Jane Ellen is silent. It sounds like yoga except for the two hours of preparation time. It sounds like yoga except that it begins in a man’s life as an erotic response and becomes an erotic fetish. Sometimes I put on lipstick when I’m tense. It makes me feel armored, less vulnerable to the world. That’s not the same thing. I don’t feel that the lipstick is essential to my being, that without it I must stay home, and even as I know that there is an erotic dimension to getting dressed up (it’s not just crossdressers who appreciate the rustle of a slip, the slide of a stocking), when the dressing and the garments are the fuel and the expression of one’s sexual wishes, it is about sex, and not gender. For all their talk of relaxation, the Fairfaxes are too smart to think, or to try to persuade me, that crossdressing is ordinary, or that it’s just a hobby. Fly-fishing is a hobby; spending two hours preparing yourself to walk through a mall or a hotel lobby, hoping—hoping to the point of anxiety and arousal—that you will be perceived as female, is not what anyone, not least the crossdressers themselves, thinks of as a hobby.

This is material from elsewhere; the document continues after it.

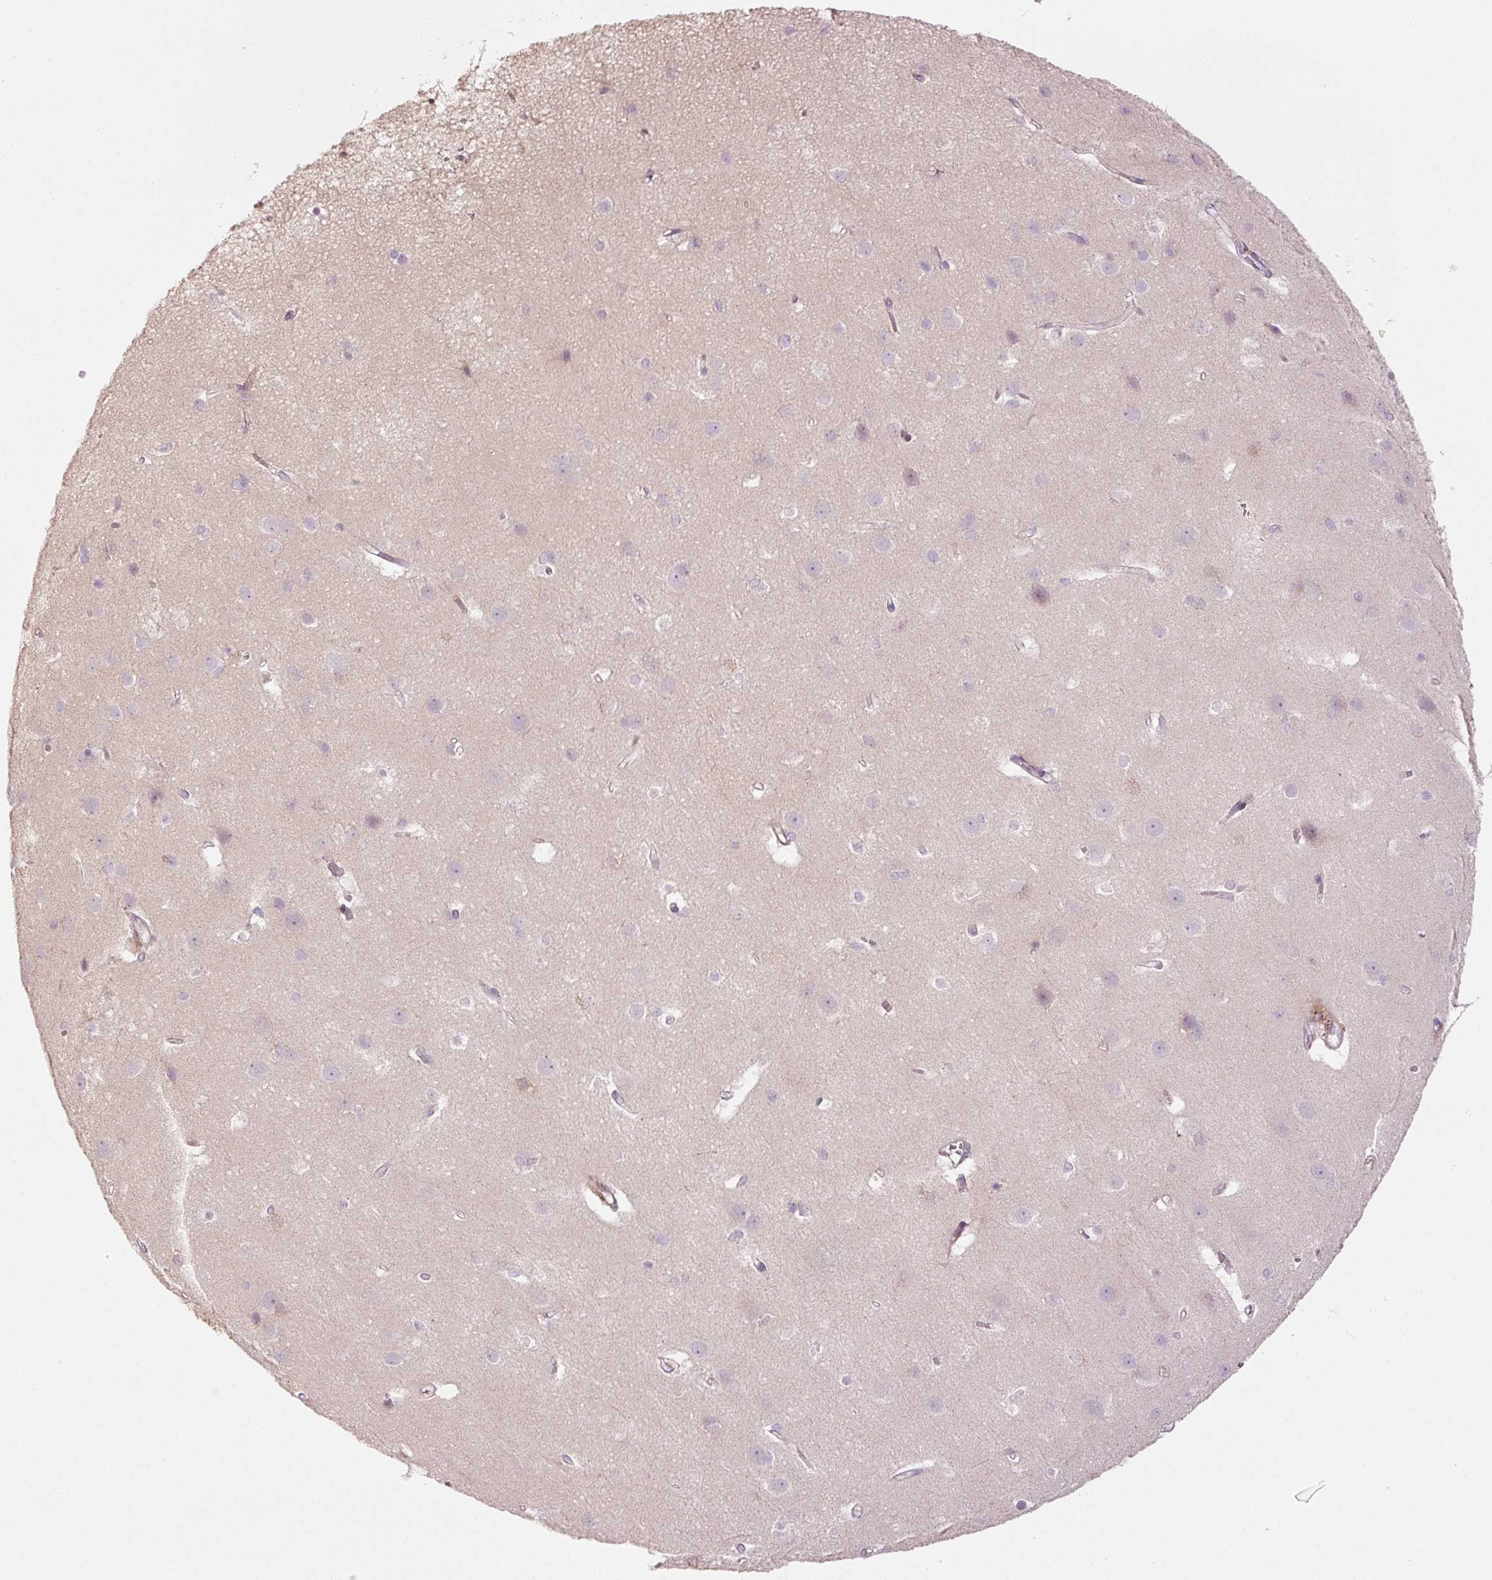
{"staining": {"intensity": "weak", "quantity": "<25%", "location": "cytoplasmic/membranous"}, "tissue": "cerebral cortex", "cell_type": "Endothelial cells", "image_type": "normal", "snomed": [{"axis": "morphology", "description": "Normal tissue, NOS"}, {"axis": "topography", "description": "Cerebral cortex"}], "caption": "Endothelial cells show no significant protein positivity in benign cerebral cortex. The staining is performed using DAB brown chromogen with nuclei counter-stained in using hematoxylin.", "gene": "SERPING1", "patient": {"sex": "male", "age": 37}}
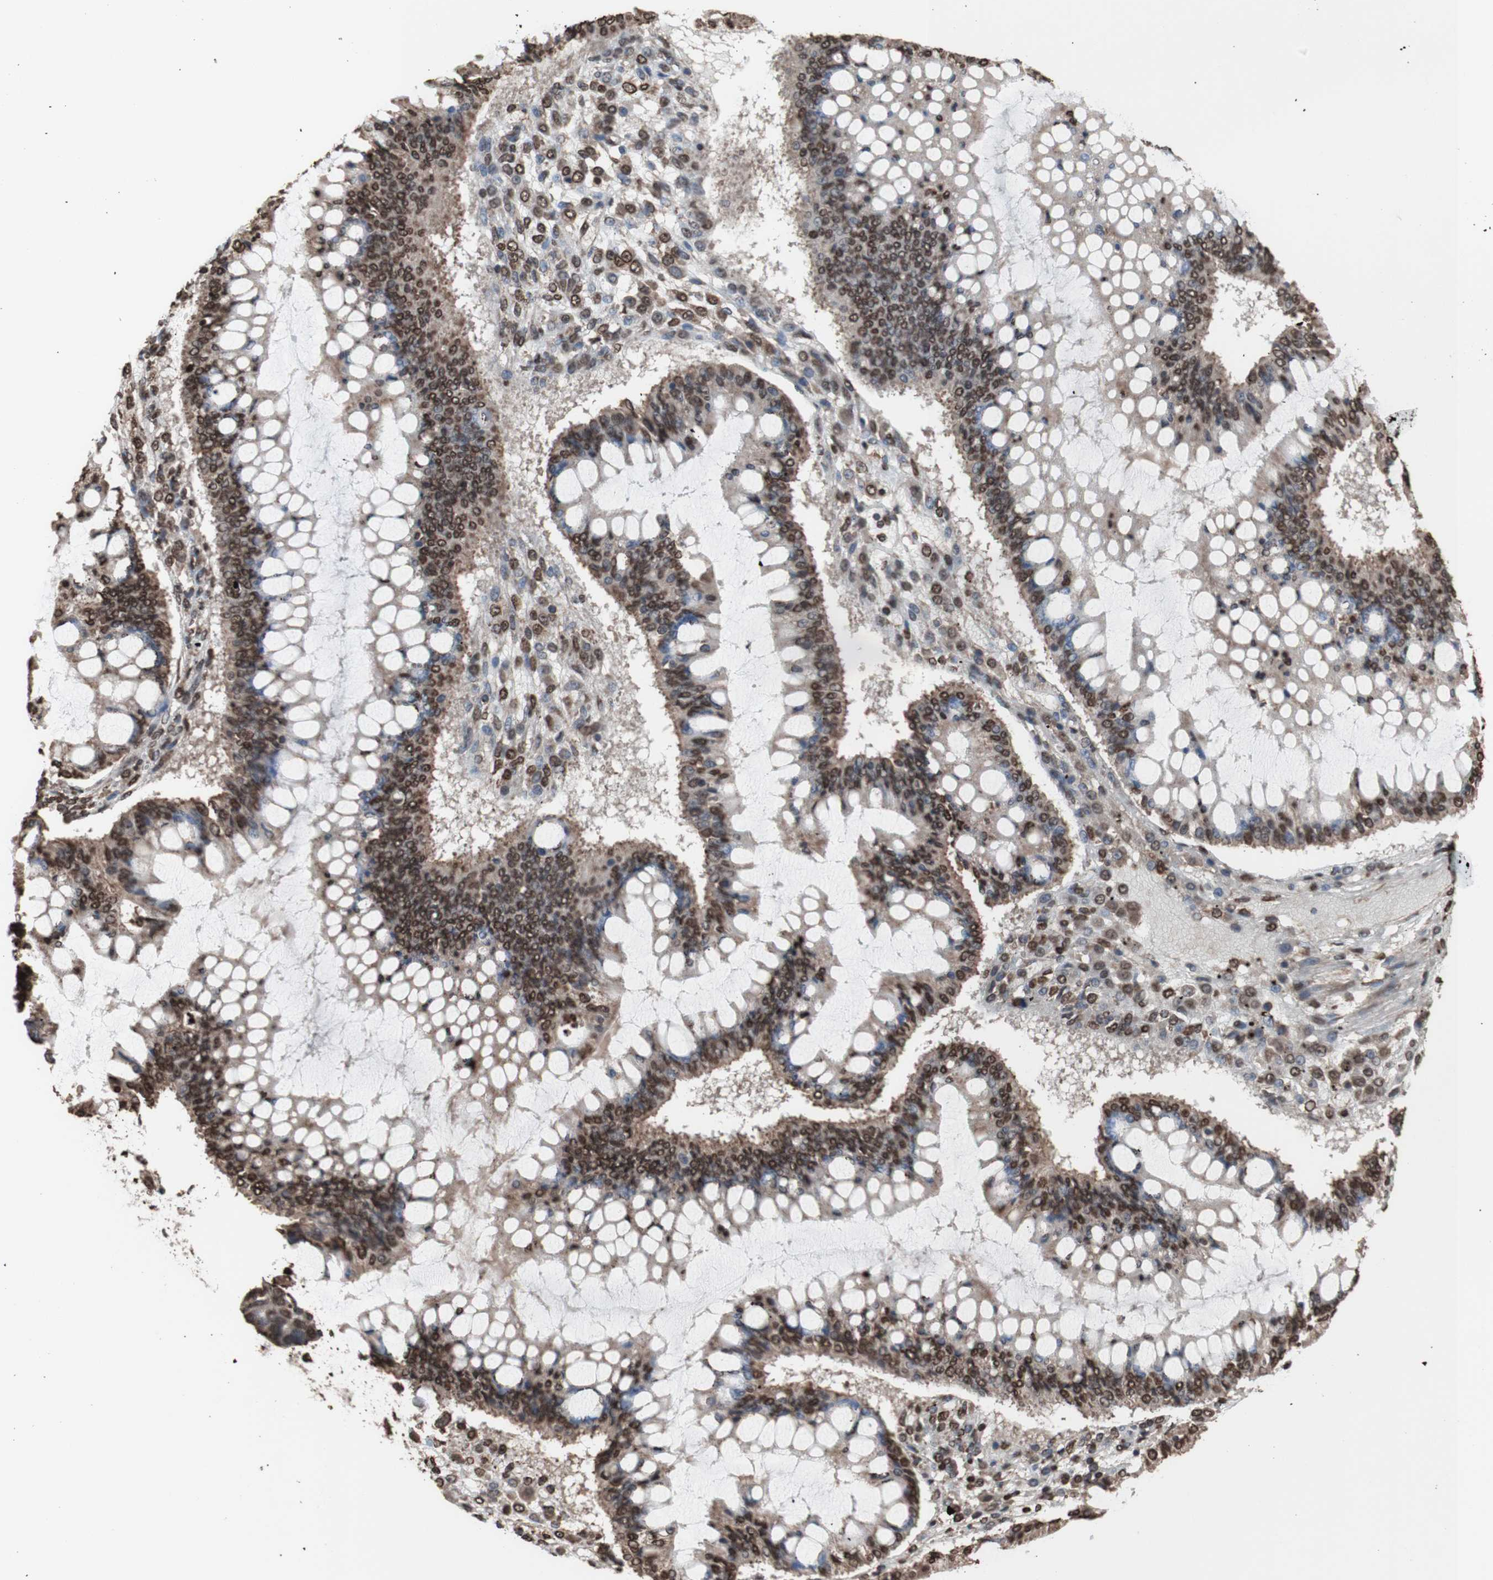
{"staining": {"intensity": "moderate", "quantity": ">75%", "location": "nuclear"}, "tissue": "ovarian cancer", "cell_type": "Tumor cells", "image_type": "cancer", "snomed": [{"axis": "morphology", "description": "Cystadenocarcinoma, mucinous, NOS"}, {"axis": "topography", "description": "Ovary"}], "caption": "Protein staining of ovarian mucinous cystadenocarcinoma tissue demonstrates moderate nuclear positivity in approximately >75% of tumor cells.", "gene": "SNAI2", "patient": {"sex": "female", "age": 73}}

“Crossdressers’ desires do not map onto anything in our world,” Ray Blanchard says. “You will never know how they feel if you are not one of them. And they have to disconnect between reality and their fantasy. Otherwise, it’s too disruptive. It’s too disruptive to acknowledge that you wish your penis was part of your wife’s body and not yours. It’s too disruptive to acknowledge that this is a sexual compulsion—one that diminishes over time, to the point that you can begin to tame it and not be so driven by the sex part, but there are very few former crossdressers. Even when the sexual spark, the libido fades, the attachment and the need persist. Like in marriage.”